Mme Axelle Lemaire, secrétaire d’État. Dans le dialogue avec le Gouvernement, le texte a été complètement remanié, en vue d’une plus grande précision et d’une meilleure cohérence, d’où le choix d’adopter le texte de manière conforme. Les amendements que vous proposez apportent des précisions qui ne sont absolument pas nécessaires et qui sèmeraient la confusion. Il vaut parfois mieux que la loi reste générale : il reviendra aux décrets d’application, comme c’est toujours le cas, d’apporter les précisions nécessaires.

M. Bernard Accoyer. Vous allez sans doute déterminer la couleur des oreillettes !

M. le président. La parole est à Mme Laure de La Raudière.

Mme Laure de La Raudière. Je voudrais dire à Mme la secrétaire d’État que le problème n’est pas la volonté d’adopter le texte conforme, mais le fait que le Gouvernement soutienne ce texte, en complète contradiction avec sa volonté de développer le numérique.

Vous avez accompagné à Las Vegas le ministre de l’économie, de l’industrie et du numérique, M. Macron, pour soutenir le génie français dans le domaine des objets connectés. Vous êtes en train de faire un grand écart entre votre position à l’égard de ces entreprises qui développent des objets connectés, qui utilisent les ondes, le wifi, les GSM, et ce texte de loi. Non dans les mesures qui y figurent, ligne à ligne, mais dans sa philosophie même. Vous ne pouvez pas dire aux Français que vous êtes opposés aux ondes électromagnétiques, au développement des antennes, comme vous le faites en donnant votre accord à l’adoption de ce texte.

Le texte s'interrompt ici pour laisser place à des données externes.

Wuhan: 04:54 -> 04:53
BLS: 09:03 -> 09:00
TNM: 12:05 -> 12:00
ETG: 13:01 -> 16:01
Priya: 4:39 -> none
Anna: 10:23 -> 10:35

Vous avez dit être favorables à tous les articles et en même temps, vous allez au CES de Las Vegas pour encourager, comme je le fais aussi, le développement des entreprises françaises dans les objets connectés. Elles vont aller se développer ailleurs. Il faut donner des signes simples aux entreprises : « Allez-y, foncez ! » Là, vous êtes en train de dire l’inverse.

M. Bernard Accoyer. C’est scandaleux.

M. le président. La parole est à Mme la secrétaire d’État.

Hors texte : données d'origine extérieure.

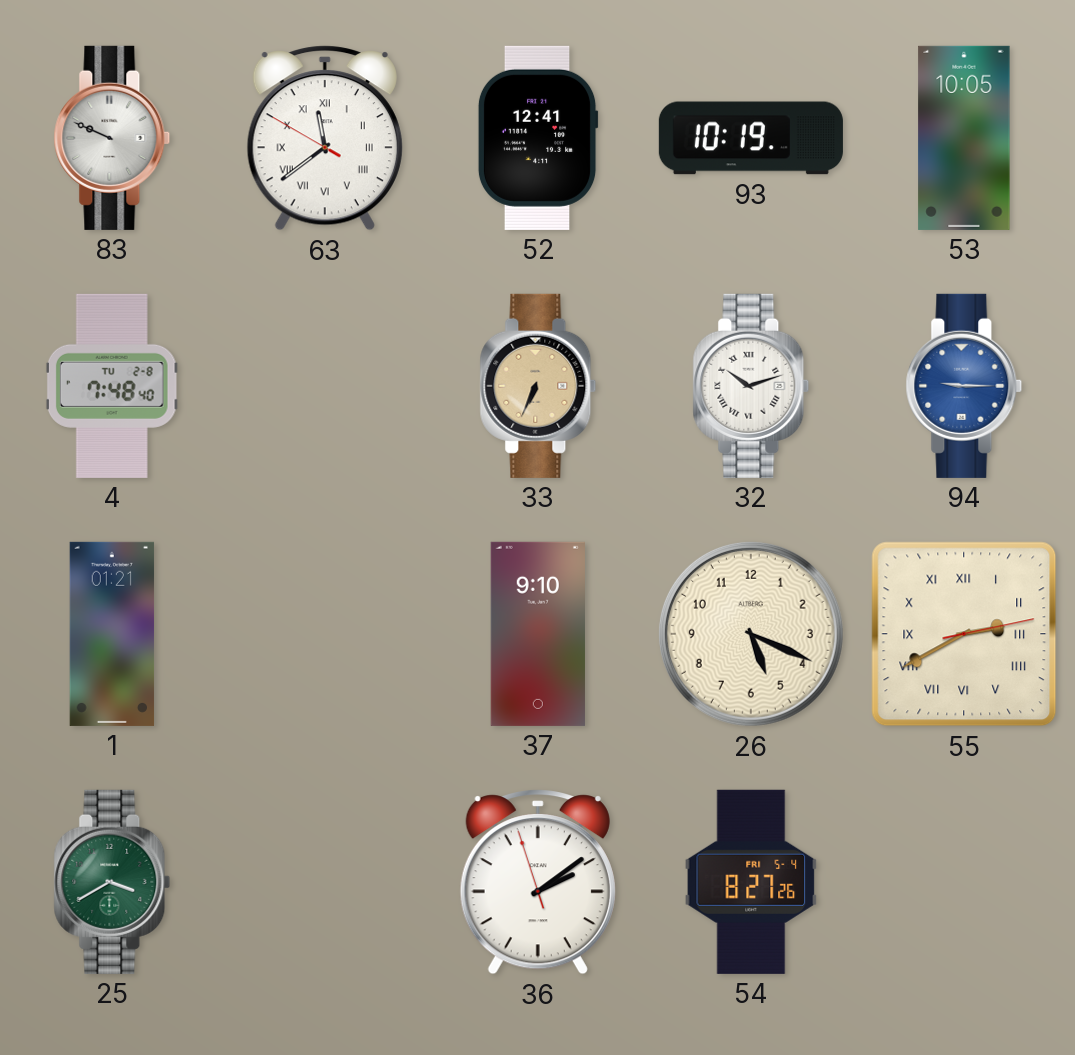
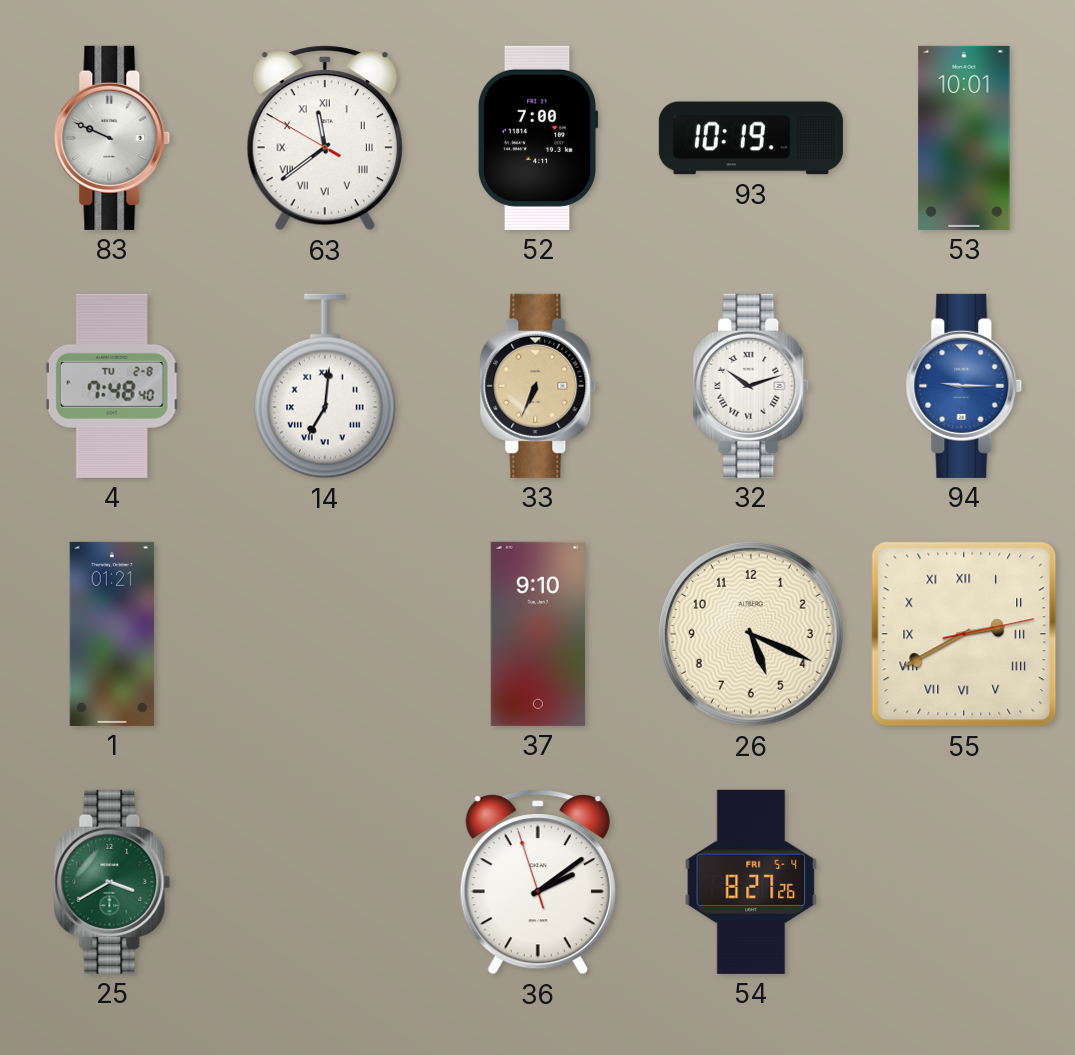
52: 12:41 -> 7:00
53: 10:05 -> 10:01
14: none -> 7:01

Mme Axelle Lemaire, secrétaire d’État. Je suis désolée d’apprendre, madame de la Raudière, que vous prenez les entrepreneurs pour des idiots.

M. Bernard Accoyer. Ce n’est pas ce qu’elle a dit ! C’est même tout le contraire !

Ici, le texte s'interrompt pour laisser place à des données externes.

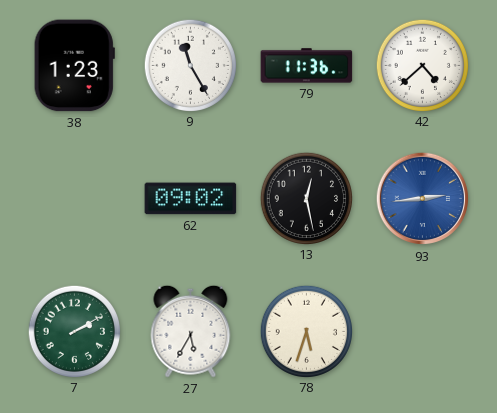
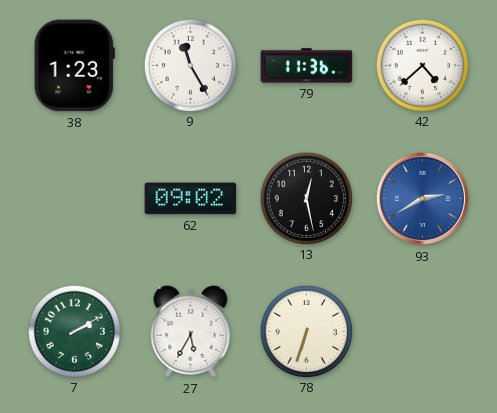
93: 2:44 -> 2:40
78: 5:33 -> 6:33
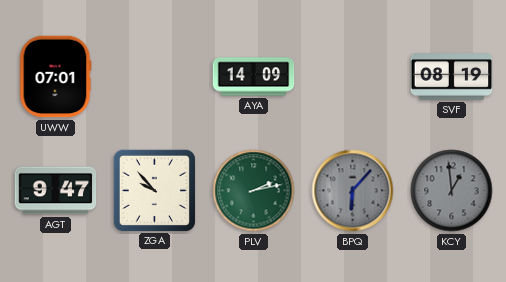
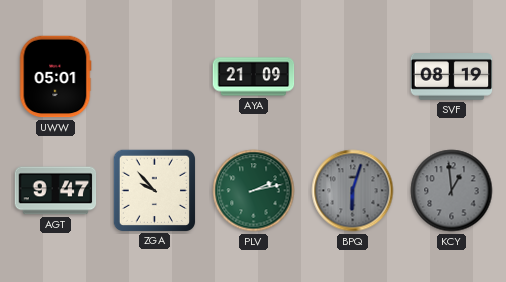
UWW: 07:01 -> 05:01
AYA: 14:09 -> 21:09
BPQ: 6:07 -> 6:03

Mme Laure de La Raudière. C’est vous qui les prenez pour des idiots !

Mme Axelle Lemaire, secrétaire d’État. Ce texte, comme je l’ai expliqué lors de la présentation – à laquelle vous n’avez pas assisté et que vous n’avez donc pas entendue – n’est pas une manière pour le Gouvernement de considérer que les ondes électromagnétiques sont dangereuses…

M. Bernard Accoyer. Si ! C’est toute sa logique !

Mme Axelle Lemaire, secrétaire d’État. …et que donc leur production, leur installation ou leur consommation devraient être freinées. J’ai été très claire sur ce point. En aucun cas ce texte ne freinera l’utilisation d’objets connectés…

M. Bernard Accoyer. Allons ! Il n’est fait que pour cela !

Mme Axelle Lemaire, secrétaire d’État. …en particulier, dans les secteurs en pleine expansion comme la e-éducation ou la e-santé.

Il s’agit d’un texte de méthode qui vise à une chose, qui n’a qu’un objectif : crever l’abcès…

M. Bernard Accoyer. C’est la France que vous allez faire crever !

Mme Axelle Lemaire, secrétaire d’État. …des anxiétés irrationnelles véhiculées actuellement dans le débat public…

M. Bernard Accoyer. Par qui, par quoi ? Votre texte !

Mme Axelle Lemaire, secrétaire d’État. …en raison de l’absence de mécanismes permettant de consulter efficacement la population au moment de l’installation d’antennes relais.

M. Lionel Tardy. C’est du bla-bla !

Mme Axelle Lemaire, secrétaire d’État. Vous prêtez à cette proposition de loi des effets économiques complètement disproportionnés.

M. Bernard Accoyer. C’est vous qui le dites !

M. Lionel Tardy. Elle en aura plus que la loi Macron, en tout cas !

Mme Axelle Lemaire, secrétaire d’État. L’ambition économique de soutien aux start-up du numérique n’est pas en cause : leur développement ne sera en rien freiné en raison de la demande tout à fait légitime des Français de pouvoir acheter et consommer dans des conditions d’information les plus optimales possibles. Un point c’est tout !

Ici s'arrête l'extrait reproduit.